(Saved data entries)
╭──
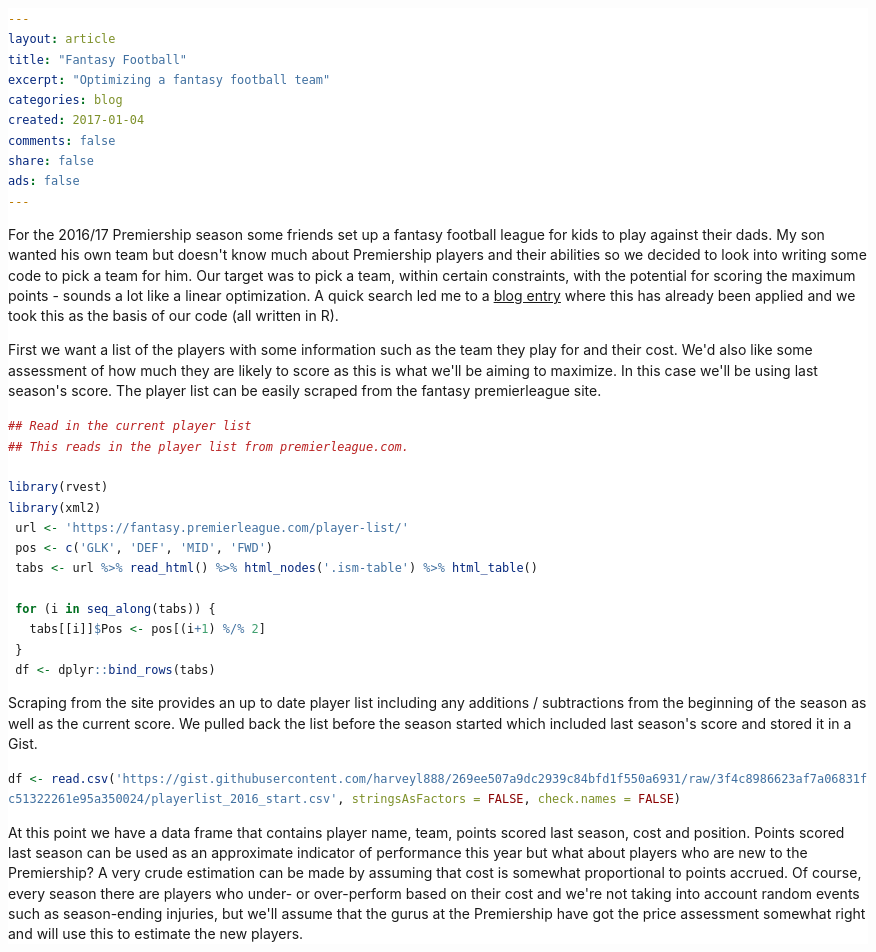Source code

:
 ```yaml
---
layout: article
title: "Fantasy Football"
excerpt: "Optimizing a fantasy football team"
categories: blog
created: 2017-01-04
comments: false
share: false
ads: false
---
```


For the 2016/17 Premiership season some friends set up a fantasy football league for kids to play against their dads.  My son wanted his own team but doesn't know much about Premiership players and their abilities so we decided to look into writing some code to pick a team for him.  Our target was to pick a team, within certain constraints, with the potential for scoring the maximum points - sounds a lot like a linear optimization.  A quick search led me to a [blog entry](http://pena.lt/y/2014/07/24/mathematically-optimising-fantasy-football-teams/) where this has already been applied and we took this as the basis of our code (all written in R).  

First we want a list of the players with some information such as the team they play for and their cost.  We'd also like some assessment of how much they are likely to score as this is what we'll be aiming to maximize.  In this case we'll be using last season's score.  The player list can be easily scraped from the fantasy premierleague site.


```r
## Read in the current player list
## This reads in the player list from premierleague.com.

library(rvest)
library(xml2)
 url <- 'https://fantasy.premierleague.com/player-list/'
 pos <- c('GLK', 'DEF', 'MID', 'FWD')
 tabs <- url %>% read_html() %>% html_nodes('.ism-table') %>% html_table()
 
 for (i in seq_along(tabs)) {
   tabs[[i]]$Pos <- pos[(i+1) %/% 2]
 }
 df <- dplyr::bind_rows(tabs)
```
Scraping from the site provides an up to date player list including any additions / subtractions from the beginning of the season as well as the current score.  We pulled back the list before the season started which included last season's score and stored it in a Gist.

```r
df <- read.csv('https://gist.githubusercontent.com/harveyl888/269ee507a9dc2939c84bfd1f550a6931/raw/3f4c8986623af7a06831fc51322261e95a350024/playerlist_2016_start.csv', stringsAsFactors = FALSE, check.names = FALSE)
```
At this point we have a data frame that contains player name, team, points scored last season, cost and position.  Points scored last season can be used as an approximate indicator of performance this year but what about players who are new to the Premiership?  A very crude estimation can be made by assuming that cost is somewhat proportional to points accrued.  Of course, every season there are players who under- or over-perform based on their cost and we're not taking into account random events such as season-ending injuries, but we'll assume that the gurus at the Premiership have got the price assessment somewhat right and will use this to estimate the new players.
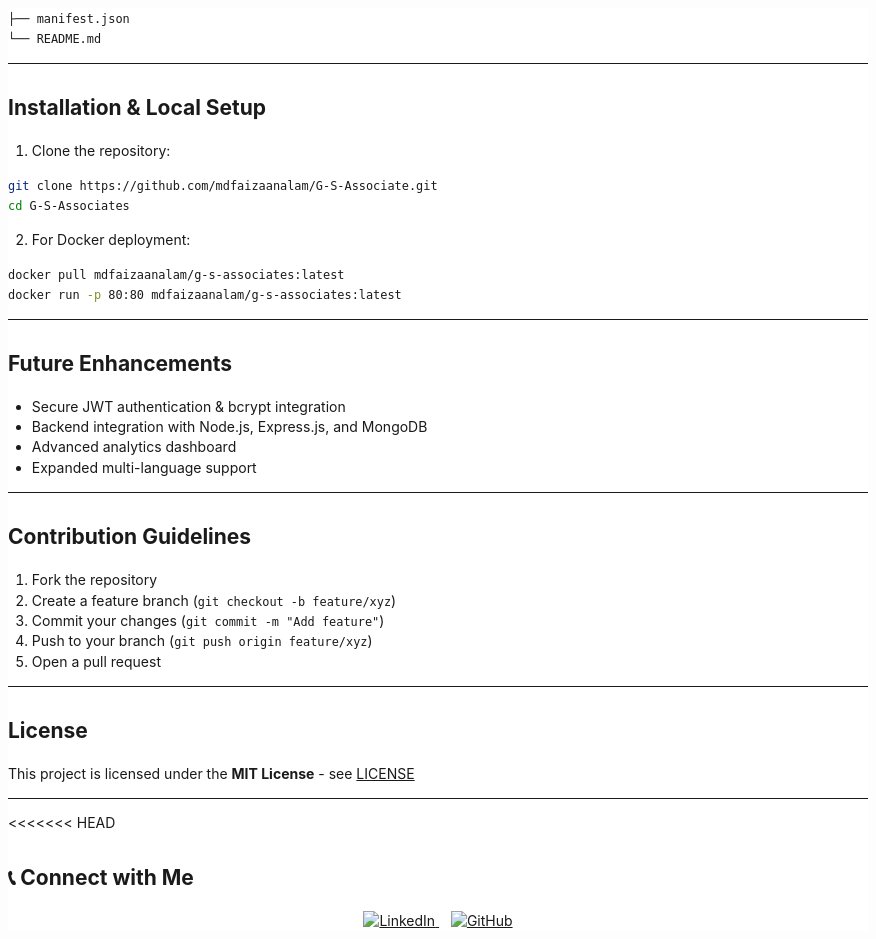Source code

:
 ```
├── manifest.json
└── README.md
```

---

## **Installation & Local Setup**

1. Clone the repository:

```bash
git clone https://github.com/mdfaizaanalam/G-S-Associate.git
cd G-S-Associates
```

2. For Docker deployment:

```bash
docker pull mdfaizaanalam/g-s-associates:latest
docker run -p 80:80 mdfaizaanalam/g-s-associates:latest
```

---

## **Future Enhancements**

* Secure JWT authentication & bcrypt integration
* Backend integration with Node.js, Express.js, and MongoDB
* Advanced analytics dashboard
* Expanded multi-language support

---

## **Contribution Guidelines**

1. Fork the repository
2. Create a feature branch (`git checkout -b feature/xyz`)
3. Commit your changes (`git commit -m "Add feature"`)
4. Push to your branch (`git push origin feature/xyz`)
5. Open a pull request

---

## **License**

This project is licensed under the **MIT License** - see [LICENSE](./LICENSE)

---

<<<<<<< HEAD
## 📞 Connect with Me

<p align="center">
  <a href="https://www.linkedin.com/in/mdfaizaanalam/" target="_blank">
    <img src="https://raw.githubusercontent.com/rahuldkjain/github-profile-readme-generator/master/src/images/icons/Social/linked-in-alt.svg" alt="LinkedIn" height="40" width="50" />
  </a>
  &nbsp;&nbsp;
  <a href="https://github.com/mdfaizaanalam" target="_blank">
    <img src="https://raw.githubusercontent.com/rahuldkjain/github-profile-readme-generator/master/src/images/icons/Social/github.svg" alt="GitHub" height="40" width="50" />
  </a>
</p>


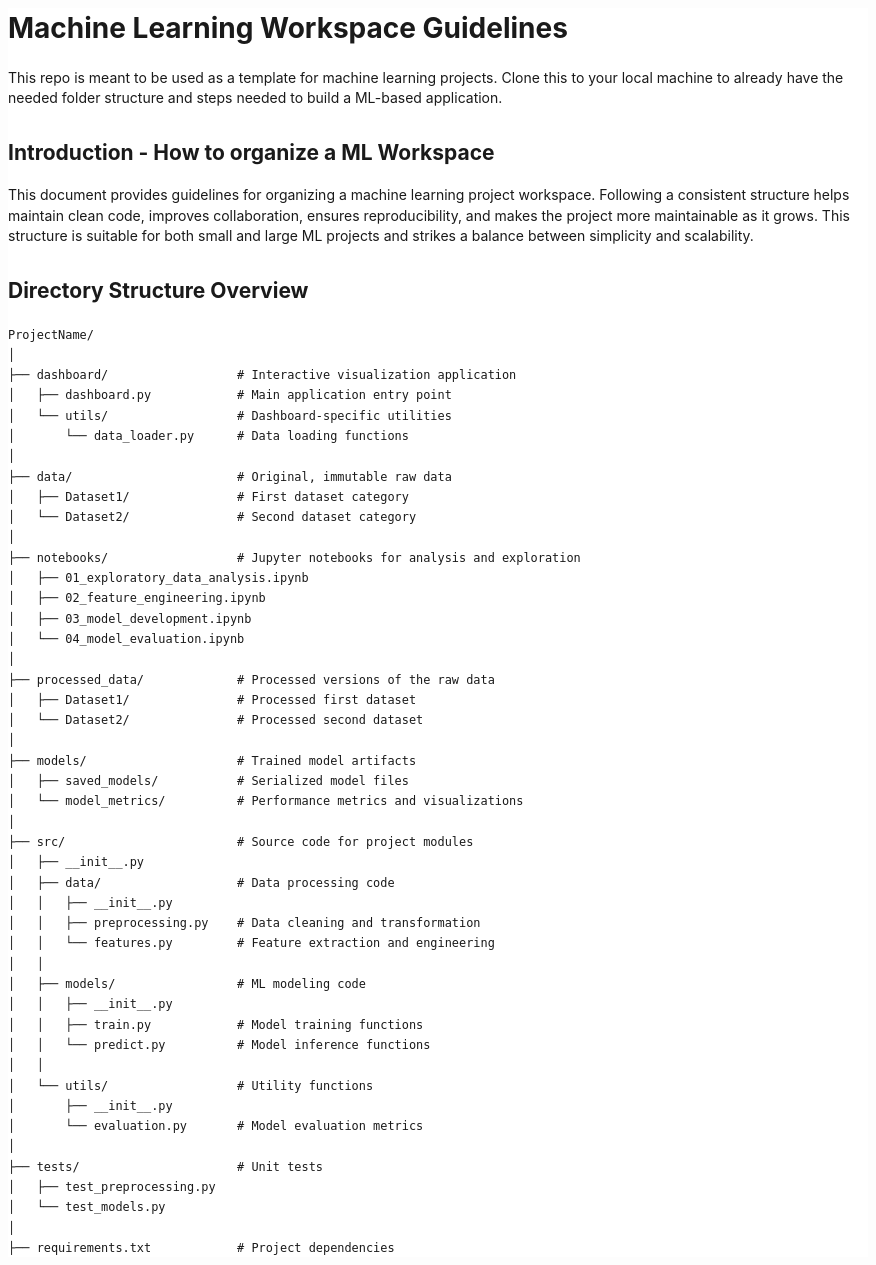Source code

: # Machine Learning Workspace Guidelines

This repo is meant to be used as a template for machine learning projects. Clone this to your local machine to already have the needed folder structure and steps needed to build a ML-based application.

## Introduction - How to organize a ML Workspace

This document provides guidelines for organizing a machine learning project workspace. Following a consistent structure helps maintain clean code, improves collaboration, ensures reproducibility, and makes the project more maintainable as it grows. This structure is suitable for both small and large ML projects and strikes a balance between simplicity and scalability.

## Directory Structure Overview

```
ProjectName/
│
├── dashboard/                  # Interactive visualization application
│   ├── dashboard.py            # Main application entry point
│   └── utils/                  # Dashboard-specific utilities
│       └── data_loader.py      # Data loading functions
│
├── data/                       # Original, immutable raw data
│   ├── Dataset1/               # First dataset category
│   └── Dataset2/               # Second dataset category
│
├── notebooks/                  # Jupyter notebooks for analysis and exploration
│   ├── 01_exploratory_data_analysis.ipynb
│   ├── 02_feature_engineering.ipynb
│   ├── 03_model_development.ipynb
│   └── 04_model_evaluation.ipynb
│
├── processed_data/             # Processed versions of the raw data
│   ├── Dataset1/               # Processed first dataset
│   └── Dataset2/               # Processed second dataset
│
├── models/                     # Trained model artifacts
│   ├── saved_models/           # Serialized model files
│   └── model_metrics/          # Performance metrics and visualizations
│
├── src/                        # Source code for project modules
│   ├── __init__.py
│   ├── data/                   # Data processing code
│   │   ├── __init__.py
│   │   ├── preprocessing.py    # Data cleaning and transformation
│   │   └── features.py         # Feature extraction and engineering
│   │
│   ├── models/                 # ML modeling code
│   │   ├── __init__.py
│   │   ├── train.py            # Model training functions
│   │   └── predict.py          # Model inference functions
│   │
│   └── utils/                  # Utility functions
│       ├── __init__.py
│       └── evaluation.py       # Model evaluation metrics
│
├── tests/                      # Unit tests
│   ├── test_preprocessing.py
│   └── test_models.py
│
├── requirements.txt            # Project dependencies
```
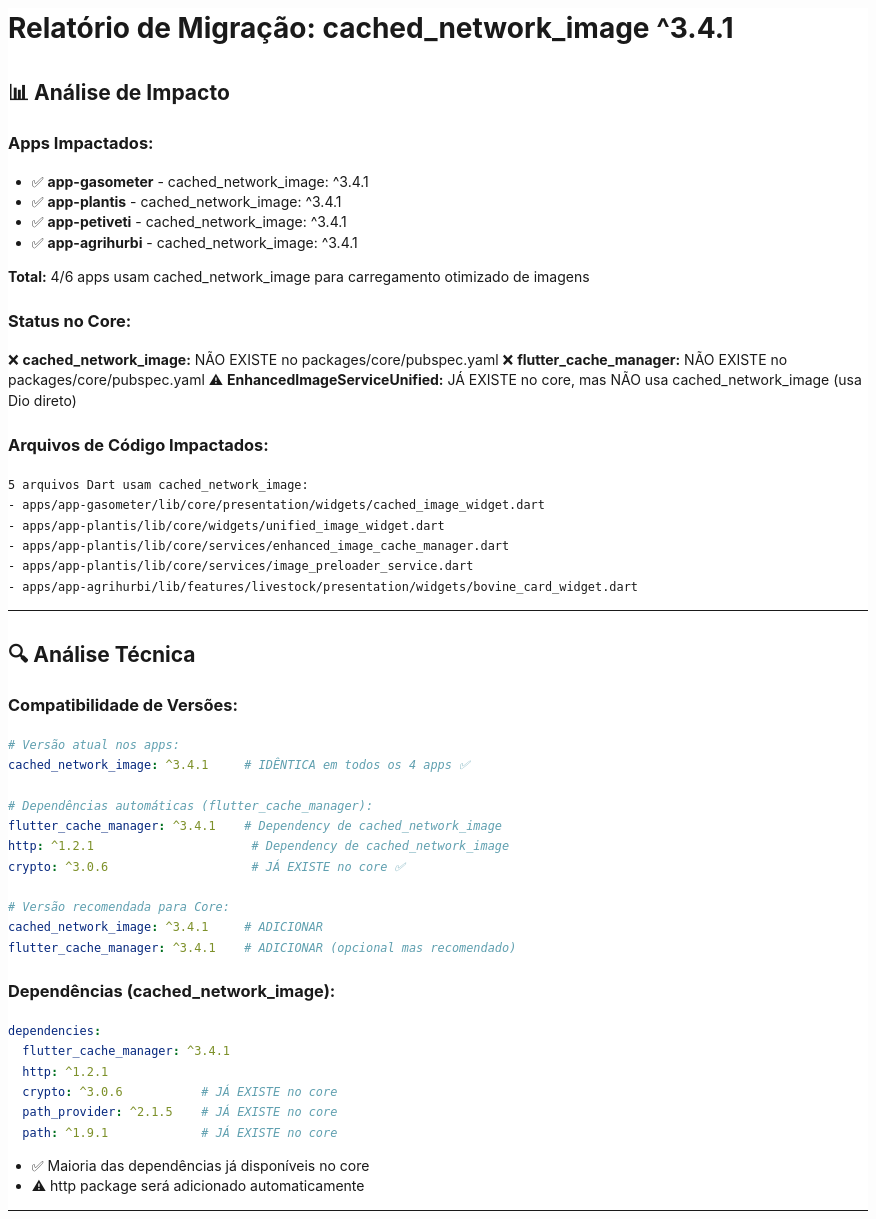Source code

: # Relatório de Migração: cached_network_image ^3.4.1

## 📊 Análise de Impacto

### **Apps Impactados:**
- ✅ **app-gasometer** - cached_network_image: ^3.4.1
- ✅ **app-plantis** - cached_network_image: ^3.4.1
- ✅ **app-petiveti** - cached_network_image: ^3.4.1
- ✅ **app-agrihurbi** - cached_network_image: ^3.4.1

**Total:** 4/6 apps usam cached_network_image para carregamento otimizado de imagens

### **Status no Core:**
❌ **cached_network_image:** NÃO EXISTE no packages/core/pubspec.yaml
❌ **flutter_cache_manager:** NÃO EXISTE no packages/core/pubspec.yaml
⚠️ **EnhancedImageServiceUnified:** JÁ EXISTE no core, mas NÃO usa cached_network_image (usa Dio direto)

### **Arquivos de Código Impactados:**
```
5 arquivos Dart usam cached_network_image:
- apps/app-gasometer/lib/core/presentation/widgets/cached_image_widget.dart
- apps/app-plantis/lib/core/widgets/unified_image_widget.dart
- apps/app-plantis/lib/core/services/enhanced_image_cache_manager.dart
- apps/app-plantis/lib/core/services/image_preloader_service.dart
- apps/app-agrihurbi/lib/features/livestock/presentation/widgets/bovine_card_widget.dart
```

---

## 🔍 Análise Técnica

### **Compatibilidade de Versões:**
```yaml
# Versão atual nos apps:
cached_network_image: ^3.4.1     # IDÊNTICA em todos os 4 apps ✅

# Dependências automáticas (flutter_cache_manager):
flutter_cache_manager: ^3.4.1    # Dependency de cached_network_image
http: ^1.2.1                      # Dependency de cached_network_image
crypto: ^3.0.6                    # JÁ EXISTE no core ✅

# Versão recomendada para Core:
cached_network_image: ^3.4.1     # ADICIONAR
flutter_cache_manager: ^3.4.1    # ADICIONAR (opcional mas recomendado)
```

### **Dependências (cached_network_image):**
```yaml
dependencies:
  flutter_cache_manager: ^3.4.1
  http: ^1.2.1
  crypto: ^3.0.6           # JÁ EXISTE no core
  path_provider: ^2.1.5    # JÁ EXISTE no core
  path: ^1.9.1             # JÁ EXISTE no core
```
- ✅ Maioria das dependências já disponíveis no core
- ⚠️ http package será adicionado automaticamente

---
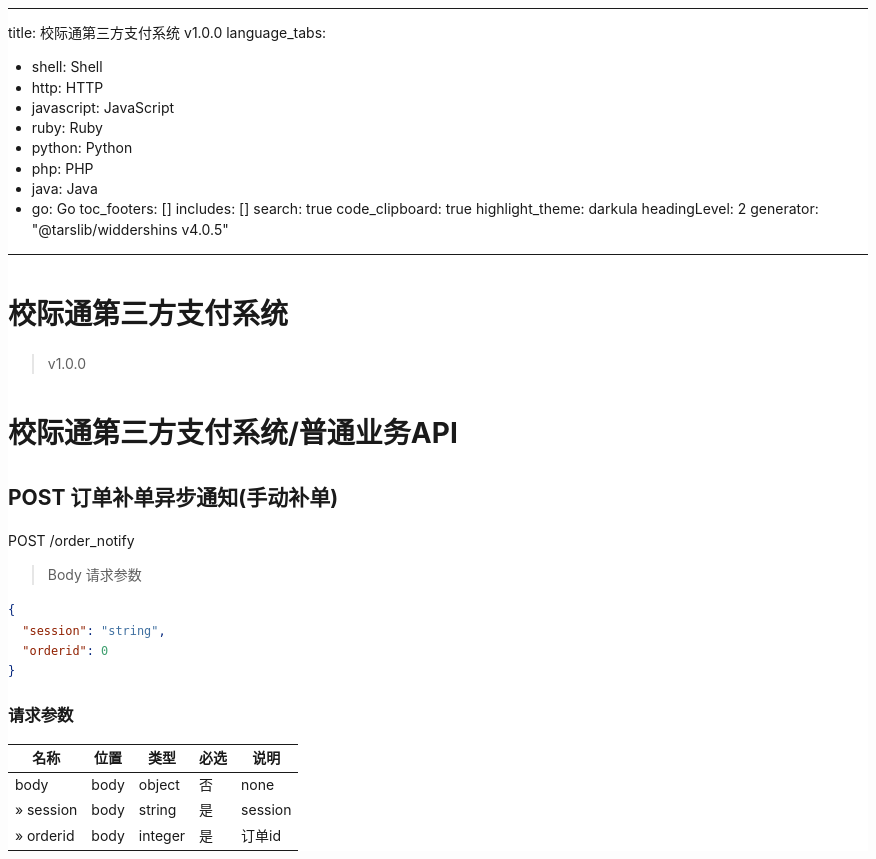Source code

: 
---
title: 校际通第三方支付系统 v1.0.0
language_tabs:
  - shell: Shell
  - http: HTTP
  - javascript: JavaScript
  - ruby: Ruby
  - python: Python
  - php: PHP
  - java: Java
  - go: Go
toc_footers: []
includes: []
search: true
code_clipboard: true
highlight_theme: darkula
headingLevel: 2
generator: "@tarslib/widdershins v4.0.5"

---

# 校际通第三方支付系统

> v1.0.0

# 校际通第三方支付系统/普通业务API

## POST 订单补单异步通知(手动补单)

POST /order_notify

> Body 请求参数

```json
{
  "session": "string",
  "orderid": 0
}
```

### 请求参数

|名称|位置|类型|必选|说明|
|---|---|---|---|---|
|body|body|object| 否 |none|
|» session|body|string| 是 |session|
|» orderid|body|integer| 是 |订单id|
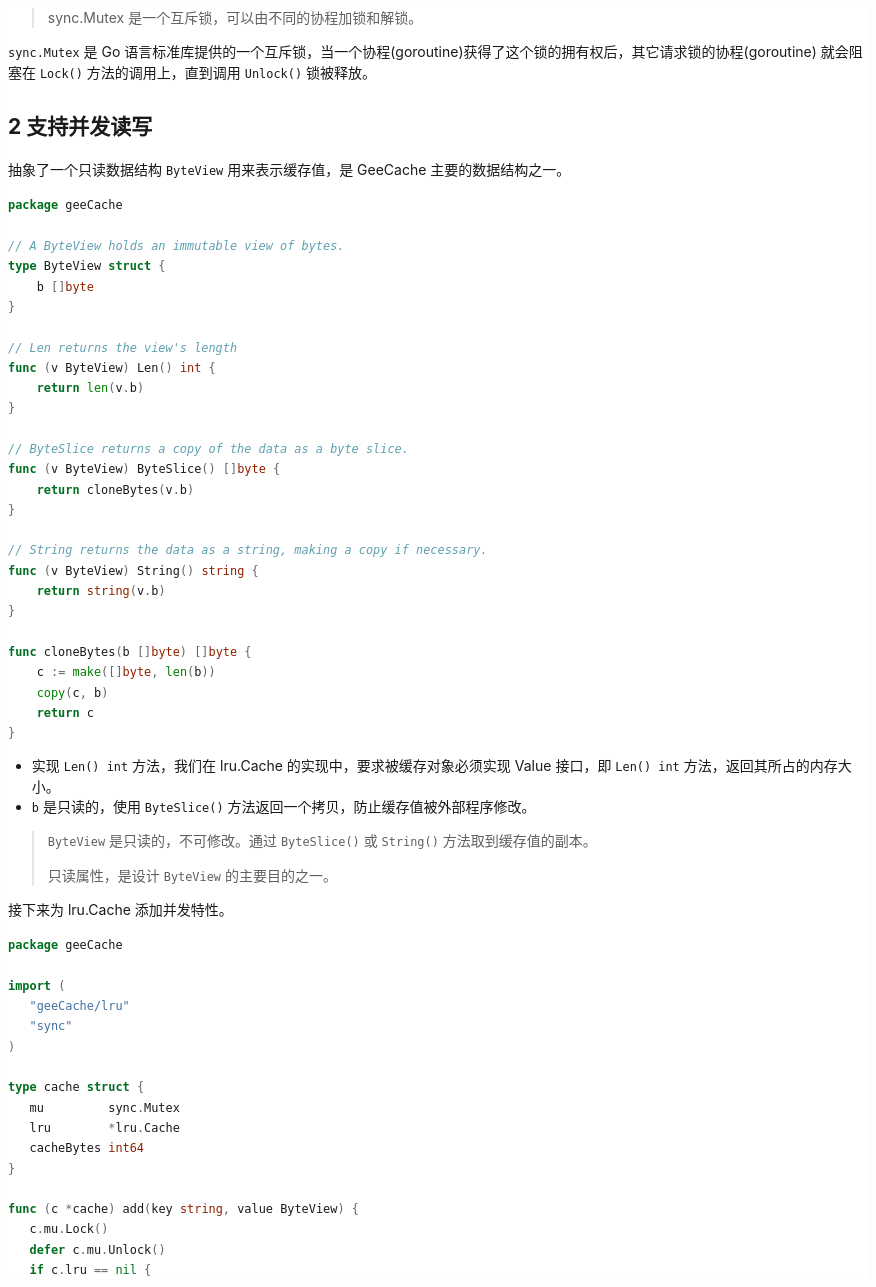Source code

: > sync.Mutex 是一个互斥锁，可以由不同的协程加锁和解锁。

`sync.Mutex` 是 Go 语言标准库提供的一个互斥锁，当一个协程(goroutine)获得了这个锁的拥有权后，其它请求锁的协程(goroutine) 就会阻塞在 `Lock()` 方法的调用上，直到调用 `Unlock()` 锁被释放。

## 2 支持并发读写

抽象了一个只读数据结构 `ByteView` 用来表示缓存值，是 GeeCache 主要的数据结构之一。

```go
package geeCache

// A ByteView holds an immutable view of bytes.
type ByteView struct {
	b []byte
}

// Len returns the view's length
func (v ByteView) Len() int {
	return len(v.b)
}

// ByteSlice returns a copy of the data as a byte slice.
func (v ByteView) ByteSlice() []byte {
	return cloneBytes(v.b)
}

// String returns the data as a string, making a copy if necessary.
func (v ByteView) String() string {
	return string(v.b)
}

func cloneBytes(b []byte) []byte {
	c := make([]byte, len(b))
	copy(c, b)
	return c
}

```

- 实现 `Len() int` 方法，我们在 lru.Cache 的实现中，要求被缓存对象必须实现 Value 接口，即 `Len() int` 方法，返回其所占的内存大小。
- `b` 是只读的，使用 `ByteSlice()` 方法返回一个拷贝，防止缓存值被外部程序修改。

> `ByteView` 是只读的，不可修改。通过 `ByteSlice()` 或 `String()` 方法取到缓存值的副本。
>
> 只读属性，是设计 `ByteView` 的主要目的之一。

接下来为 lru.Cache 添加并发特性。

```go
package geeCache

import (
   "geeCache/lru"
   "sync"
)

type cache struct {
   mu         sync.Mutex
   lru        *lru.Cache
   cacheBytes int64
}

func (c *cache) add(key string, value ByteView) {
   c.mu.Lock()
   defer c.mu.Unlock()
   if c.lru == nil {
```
╰──
[PROBLEM TO WORK ON]:
In the records above, locate every line with the string "features" and copy it.

[FINAL ANSWER]:
│   │   └── features.py         # Feature extraction and engineering
- apps/app-agrihurbi/lib/features/livestock/presentation/widgets/bovine_card_widget.dart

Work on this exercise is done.